Friday, October 14, 2016

Syiahisasi dan Stigma Wahabi.Politisasi Isu Wahabi Sebagai Pemecah Belah Umat !

Syiahisasi dan Stigma Wahabi

Kamis, 13 Oktober 2016 - 12:31 WIB
Oleh: Ilham Kadir
Hakikatnya, teori syiahisasi dengan menggunakan istilah ‘Wahhabi’ adalah untuk menyatukan aliran gelombang penolakan terhadap mereka yang anti Syiah
BEBERAPA waktu lalu, tepatnya pada tanggal 8 Oktober 2016 telah diadakan pertemuan dan diskusi antara anggota civitas akademika yang berpaham, beraliran, dan penyebar ajaran Syiah.
Acara tersebut dihadiri tokoh Syiah, Dr. Haidar Bagir sebagai narasumber, berlangsung di Auditorium Sekolah Tinggi Filsafat Islam (STFI) Sadra, Jl. Lebak Bulus-II, No. 2, Cilandak, Jakarta Selatan. Ada juga pertemuan lain di tempat  berbeda bersama Ayatullah Qumi, Wakil Rahbar dalam urusan Luar Negeri, dan juga Ayatullah Majid Hakimullahi, Kandidat Direktur ICC Jakarta.

Data:
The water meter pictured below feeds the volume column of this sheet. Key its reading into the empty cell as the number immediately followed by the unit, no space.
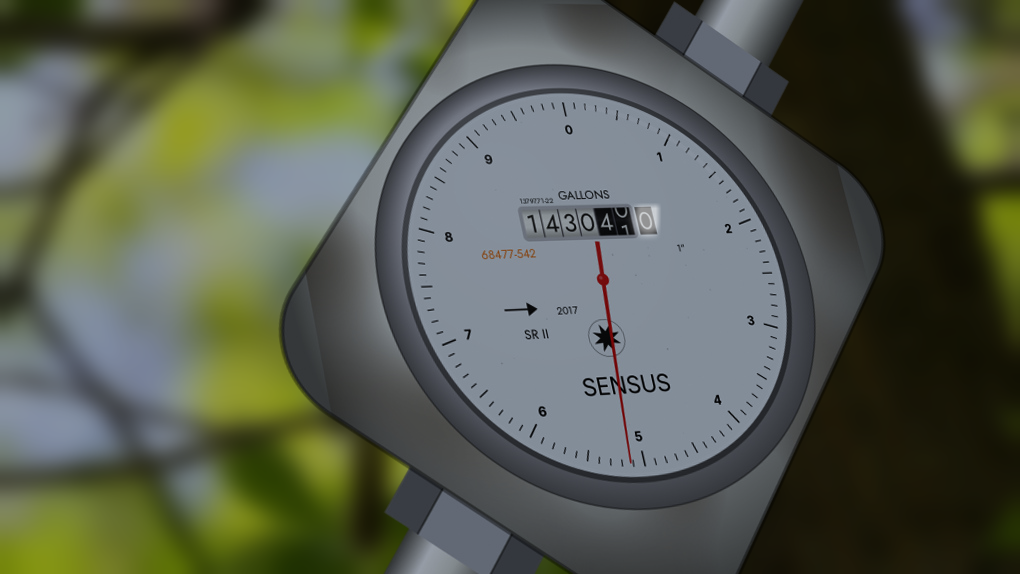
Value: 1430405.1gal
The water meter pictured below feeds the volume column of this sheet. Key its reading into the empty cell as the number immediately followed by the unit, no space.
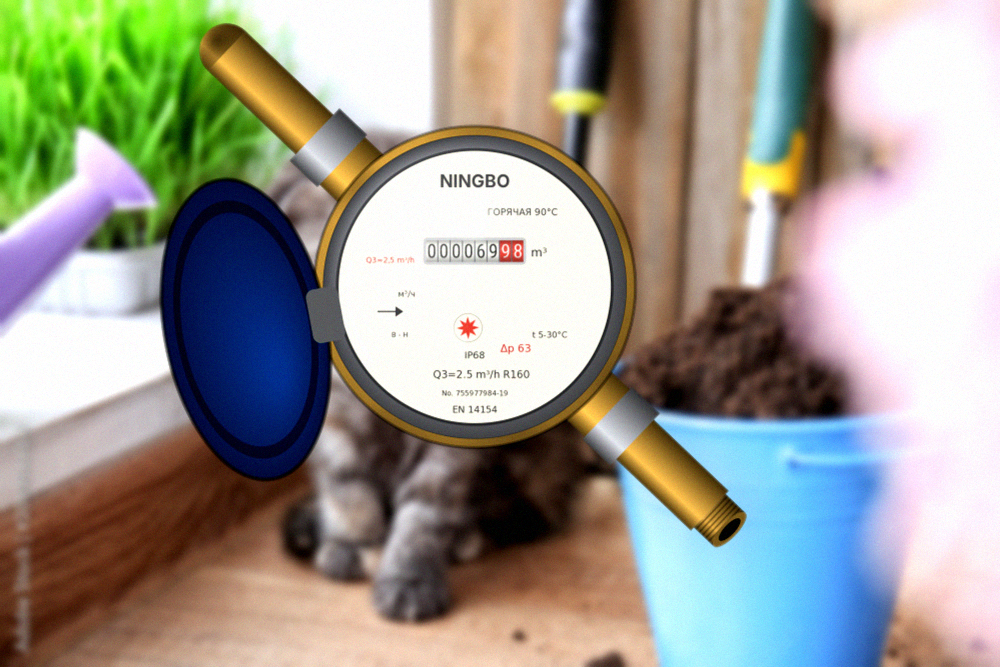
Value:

Tugas: Dalam teks sumber, siapa yang menjadi narasumber pada pertemuan tanggal 8 Oktober 2016?

Jawaban: Dr. Haidar Bagir.